Conclusion: Dual therapy with dabigatran (either 110 mg twice daily or 150 mg twice daily) and a P2Y12 inhibitor showed a significantly lower rate of major and clinically relevant nonmajor bleeding events when compared to triple therapy with warfarin. In addition, the results showed that the incidence of composite thromboembolic events of dual therapies were noninferior to triple therapy with warfarin. 

Limitations: There were multiple limitations of this study:

  1. The noninferiority margin used in this trial was set by FDA for registration trial on non-vitamin K anticoagulation to evaluate its efficacy on stroke and embolism prevention. However, the authors used this margin to calculate sample size and evaluate for safety of the treatments.

  2. The original protocol was amended. The composite efficacy endpoint was set as the primary endpoint in the original protocol; however, to adjust sample size number, the protocol was amended and the composite efficacy endpoint was changed to a secondary endpoint. Furthermore, efficacy was inconclusive due to underpower.

  3. P2Y12 inhibitors were limited to clopidogrel and ticagrelor in this trial. Additionally, some elderly patients outside the United States were not eligible for dabigatran 150 mg according to their countries’ label.

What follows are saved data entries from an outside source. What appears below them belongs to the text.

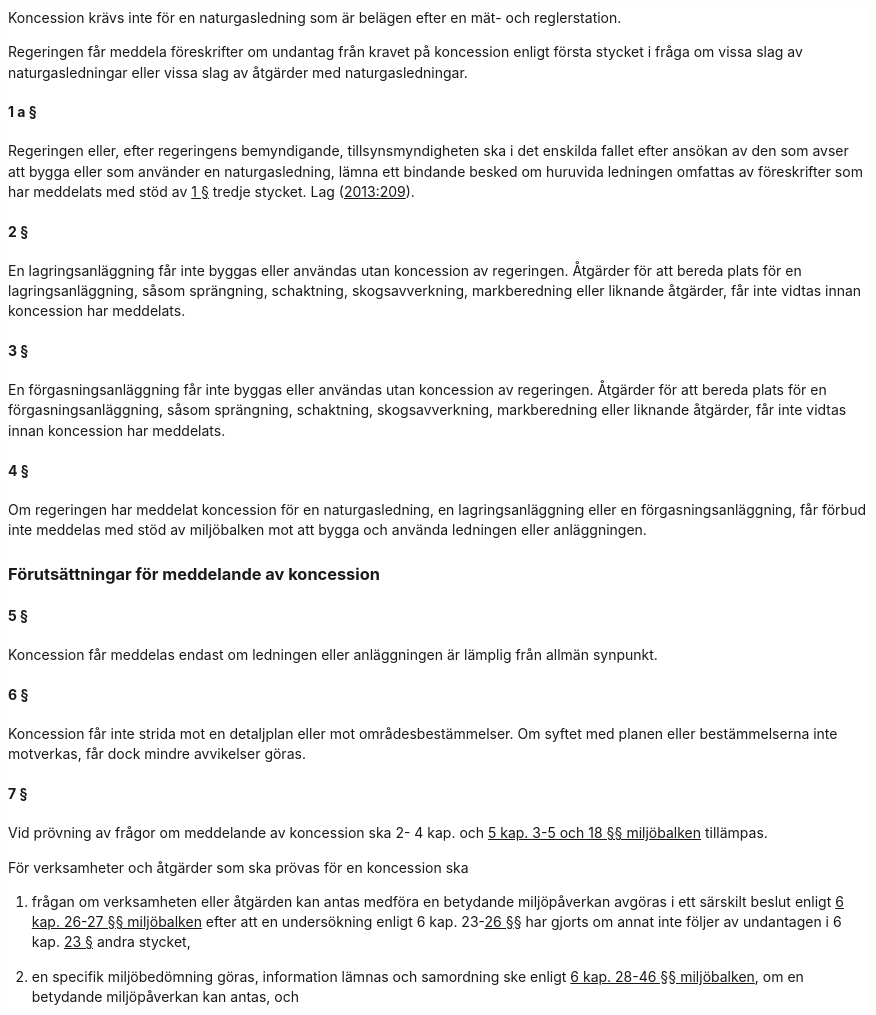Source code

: Koncession krävs inte för en naturgasledning som är belägen efter en mät- och reglerstation.

Regeringen får meddela föreskrifter om undantag från kravet på koncession enligt första stycket i fråga om vissa slag av naturgasledningar eller vissa slag av åtgärder med naturgasledningar.

#### 1 a §

Regeringen eller, efter regeringens bemyndigande, tillsynsmyndigheten ska i det enskilda fallet efter ansökan av den som avser att bygga eller som använder en naturgasledning, lämna ett bindande besked om huruvida ledningen omfattas av föreskrifter som har meddelats med stöd av [1 §](#kap2.1) tredje stycket. Lag ([2013:209](https://selex.se/eli/sfs/2013/209)).

#### 2 §

En lagringsanläggning får inte byggas eller användas utan koncession av regeringen. Åtgärder för att bereda plats för en lagringsanläggning, såsom sprängning, schaktning, skogsavverkning, markberedning eller liknande åtgärder, får inte vidtas innan koncession har meddelats.

#### 3 §

En förgasningsanläggning får inte byggas eller användas utan koncession av regeringen. Åtgärder för att bereda plats för en förgasningsanläggning, såsom sprängning, schaktning, skogsavverkning, markberedning eller liknande åtgärder, får inte vidtas innan koncession har meddelats.

#### 4 §

Om regeringen har meddelat koncession för en naturgasledning, en lagringsanläggning eller en förgasningsanläggning, får förbud inte meddelas med stöd av miljöbalken mot att bygga och använda ledningen eller anläggningen.

### Förutsättningar för meddelande av koncession

#### 5 §

Koncession får meddelas endast om ledningen eller anläggningen är lämplig från allmän synpunkt.

#### 6 §

Koncession får inte strida mot en detaljplan eller mot områdesbestämmelser. Om syftet med planen eller bestämmelserna inte motverkas, får dock mindre avvikelser göras.

#### 7 §

Vid prövning av frågor om meddelande av koncession ska 2- 4 kap. och [5 kap. 3-5 och 18 §§ miljöbalken](https://selex.se/eli/sfs/1998/808#kap5.3) tillämpas.

För verksamheter och åtgärder som ska prövas för en koncession ska

1. frågan om verksamheten eller åtgärden kan antas medföra en betydande miljöpåverkan avgöras i ett särskilt beslut enligt [6 kap. 26-27 §§ miljöbalken](https://selex.se/eli/sfs/1998/808#kap6.26) efter att en undersökning enligt 6 kap. 23-[26 §](#kap2.26)§ har gjorts om annat inte följer av undantagen i 6 kap. [23 §](#kap6.23) andra stycket,

2. en specifik miljöbedömning göras, information lämnas och samordning ske enligt [6 kap. 28-46 §§ miljöbalken](https://selex.se/eli/sfs/1998/808#kap6.28), om en betydande miljöpåverkan kan antas, och
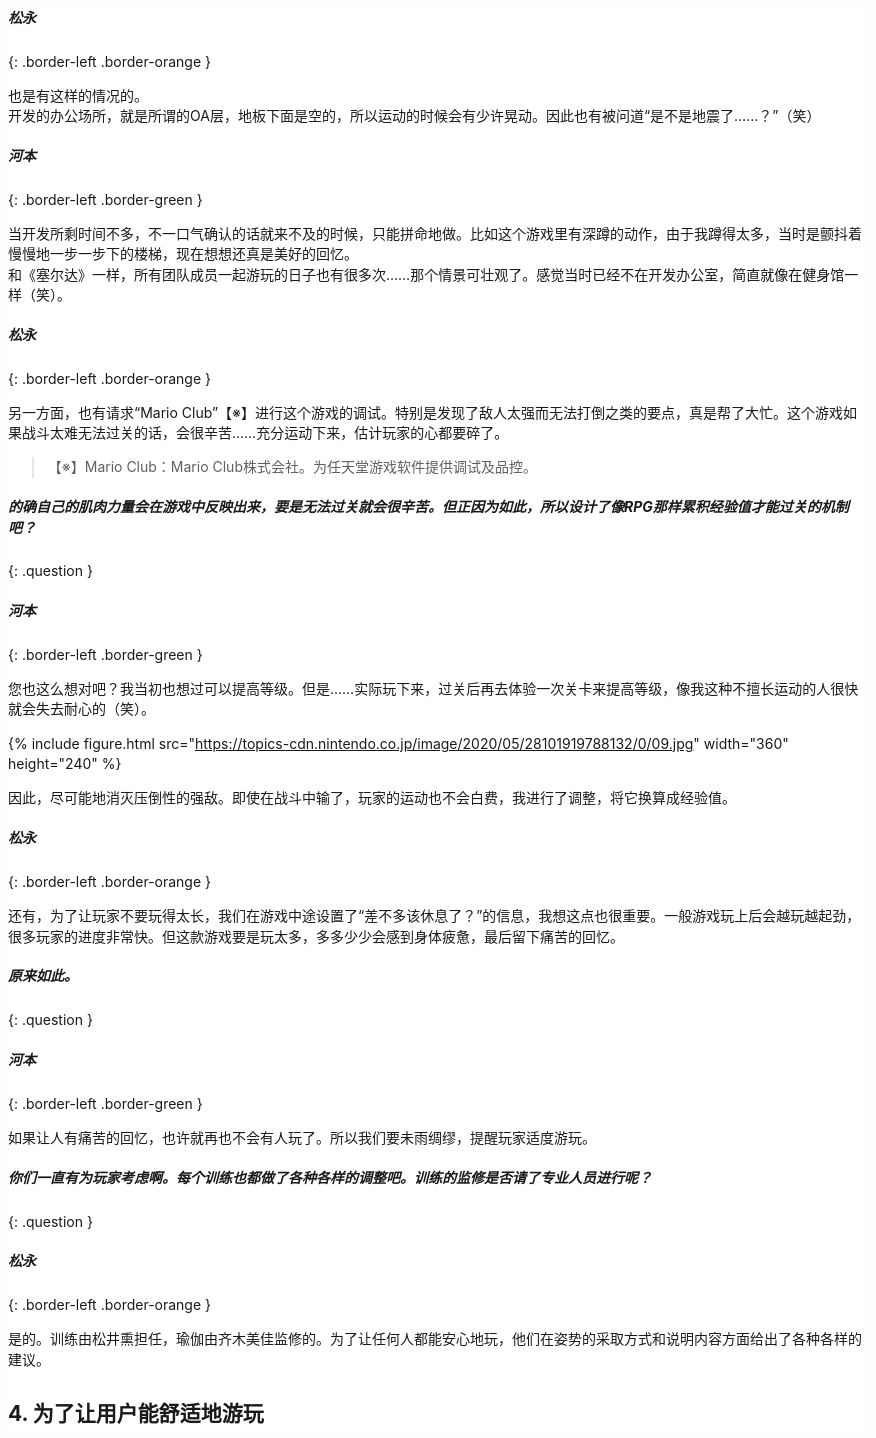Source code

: ##### 松永
{: .border-left .border-orange }

也是有这样的情况的。    
开发的办公场所，就是所谓的OA层，地板下面是空的，所以运动的时候会有少许晃动。因此也有被问道“是不是地震了……？”（笑）

##### 河本
{: .border-left .border-green }

当开发所剩时间不多，不一口气确认的话就来不及的时候，只能拼命地做。比如这个游戏里有深蹲的动作，由于我蹲得太多，当时是颤抖着慢慢地一步一步下的楼梯，现在想想还真是美好的回忆。    
和《塞尔达》一样，所有团队成员一起游玩的日子也有很多次……那个情景可壮观了。感觉当时已经不在开发办公室，简直就像在健身馆一样（笑）。

##### 松永
{: .border-left .border-orange }

另一方面，也有请求“Mario Club”【※】进行这个游戏的调试。特别是发现了敌人太强而无法打倒之类的要点，真是帮了大忙。这个游戏如果战斗太难无法过关的话，会很辛苦……充分运动下来，估计玩家的心都要碎了。

> 【※】Mario Club：Mario Club株式会社。为任天堂游戏软件提供调试及品控。

##### 的确自己的肌肉力量会在游戏中反映出来，要是无法过关就会很辛苦。但正因为如此，所以设计了像RPG那样累积经验值才能过关的机制吧？
{: .question }

##### 河本
{: .border-left .border-green }

您也这么想对吧？我当初也想过可以提高等级。但是……实际玩下来，过关后再去体验一次关卡来提高等级，像我这种不擅长运动的人很快就会失去耐心的（笑）。

{% include figure.html src="https://topics-cdn.nintendo.co.jp/image/2020/05/28101919788132/0/09.jpg" width="360" height="240" %}

因此，尽可能地消灭压倒性的强敌。即使在战斗中输了，玩家的运动也不会白费，我进行了调整，将它换算成经验值。

##### 松永
{: .border-left .border-orange }

还有，为了让玩家不要玩得太长，我们在游戏中途设置了“差不多该休息了？”的信息，我想这点也很重要。一般游戏玩上后会越玩越起劲，很多玩家的进度非常快。但这款游戏要是玩太多，多多少少会感到身体疲惫，最后留下痛苦的回忆。

##### 原来如此。
{: .question }

##### 河本
{: .border-left .border-green }

如果让人有痛苦的回忆，也许就再也不会有人玩了。所以我们要未雨绸缪，提醒玩家适度游玩。

##### 你们一直有为玩家考虑啊。每个训练也都做了各种各样的调整吧。训练的监修是否请了专业人员进行呢？
{: .question }

##### 松永
{: .border-left .border-orange }

是的。训练由松井熏担任，瑜伽由齐木美佳监修的。为了让任何人都能安心地玩，他们在姿势的采取方式和说明内容方面给出了各种各样的建议。


## 4. 为了让用户能舒适地游玩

  4. This study included both patients with bare-metal stents and drug-eluting stents in PCI, in which patients with bare-metal stents had a shorter time period on triple therapy than those with drug-eluting stents. Subgroup analysis should be performed. 

Key Point: Dual therapy with dabigatran could minimize risk of major and clinically relevant nonmajor bleeds in patients with atrial fibrillation who underwent PCI.  However, the conclusion from this study should be carefully interpreted based on the study’s limitations. 

Cannon CP, Bhatt DL, Oldgren J, et al. Dual antithrombotic therapy with dabigatran after PCI in atrial fibrillation. N Engl J Med. 2017;377(16): 1513-1524.